This exhibition by Inishowen artist John Mc Carron explores the connection between symbol and belief. John utilises sculpture, painted panels and cubes as "building blocks of belief" with painted symbols as his backdrop.
Today credo it has broader meaning for any system of principals that guide a person or group. Where it once held such a high esteemed meaning today there's often a fairly humerus air to the word.
A hedonists credo might be simply "party on,"or "enjoy the ride;" an actors, "the show must go on."

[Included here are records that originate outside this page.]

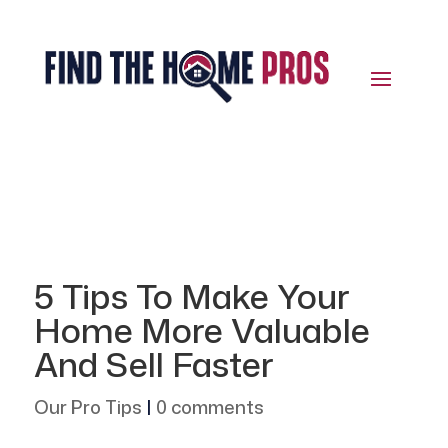
5 Tips To Make Your
Home More Valuable
And Sell Faster
Our Pro Tips
|
0 comments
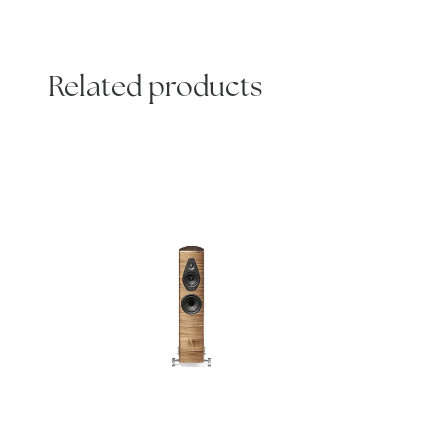
Related products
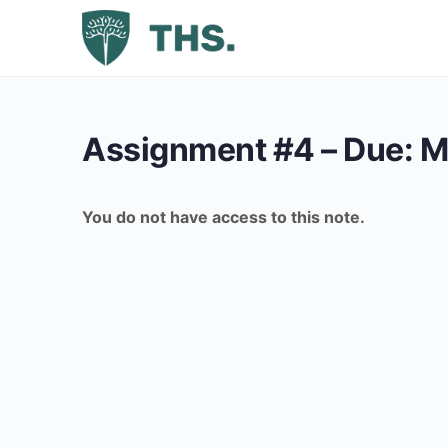
Assignment #4 – Due: M
You do not have access to this note.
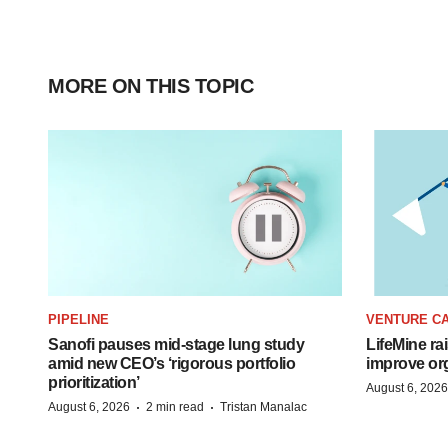
MORE ON THIS TOPIC
PIPELINE
VENTURE CA
Sanofi pauses mid-stage lung study
LifeMine ra
amid new CEO’s ‘rigorous portfolio
improve org
prioritization’
August 6, 2026
·
·
August 6, 2026
2 min read
Tristan Manalac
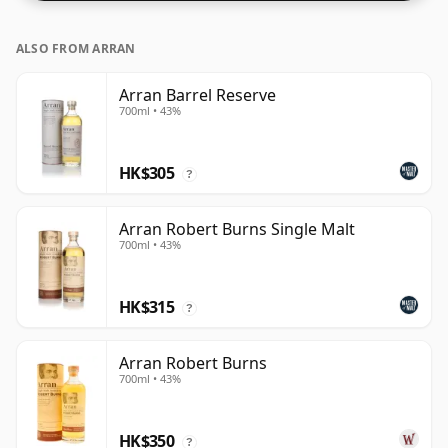
ALSO FROM ARRAN
Arran Barrel Reserve
700ml • 43%
HK$305
?
Arran Robert Burns Single Malt
700ml • 43%
HK$315
?
Arran Robert Burns
700ml • 43%
HK$350
?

Politicians have credos for example John Kennedy's Political Credo “I believe in human dignity as the source of national purpose, in human liberty as the source of national action, in the human heart as the source of national compassion, and in the human mind as the source of our invention and our ideas”
Credo’s are as much a part of everyday life now from rappers and weather forecasters.

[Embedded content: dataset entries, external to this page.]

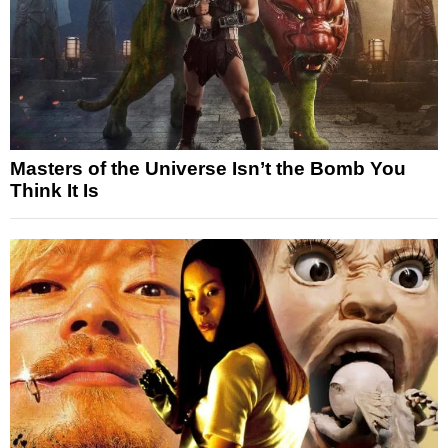
Masters of the Universe Isn’t the Bomb You
Think It Is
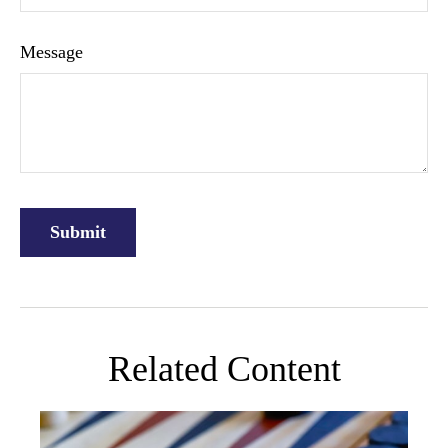
Message
Related Content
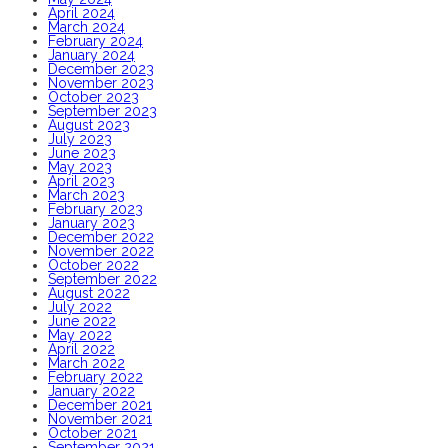
April 2024
March 2024
February 2024
January 2024
December 2023
November 2023
October 2023
September 2023
August 2023
July 2023
June 2023
May 2023
April 2023
March 2023
February 2023
January 2023
December 2022
November 2022
October 2022
September 2022
August 2022
July 2022
June 2022
May 2022
April 2022
March 2022
February 2022
January 2022
December 2021
November 2021
October 2021
September 2021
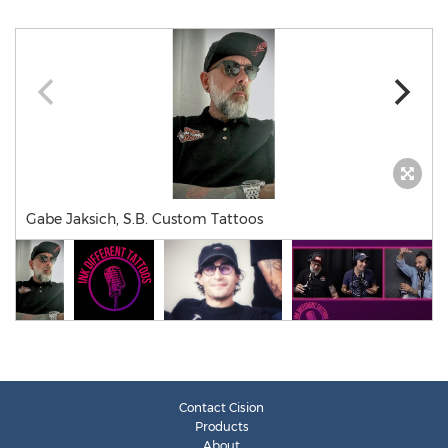
Gabe Jaksich, S.B. Custom Tattoos
Contact Cision
Products
About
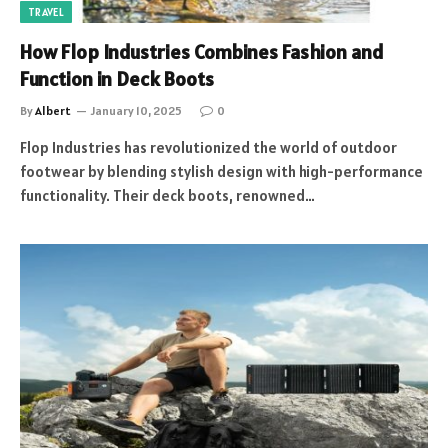
TRAVEL
How Flop Industries Combines Fashion and
Function in Deck Boots
By
Albert
January 10, 2025
0
Flop Industries has revolutionized the world of outdoor
footwear by blending stylish design with high-performance
functionality. Their deck boots, renowned…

For this solo exhibition John says I'm inviting the viewer to think about what it is that triggers a meaningful visual connection between symbol and belief, be it religion, luck or UFOs”.
About the artist;
John Mc Carron
Based in Buncrana John is a sculptor and painter. He studied art & design and fine art at NWRC and has taken part in group shows such as Artlink and CCA artillery street and in other venues in the north west. John takes some of his inspiration from early Irish, Celtic and modern art. To date John has been also working with sculptor Maurice Harron Studio who designs and create public art in Ireland and overseas. Their latest work unveiled in east Belfast after one of the north's most famous writers, CS Lewis. Seven sculptures all based on characters from Lewis' book The Lion, the Witch and the Wardrobe, were unveiled on the 53rd anniversary of the author's death at the age of 64.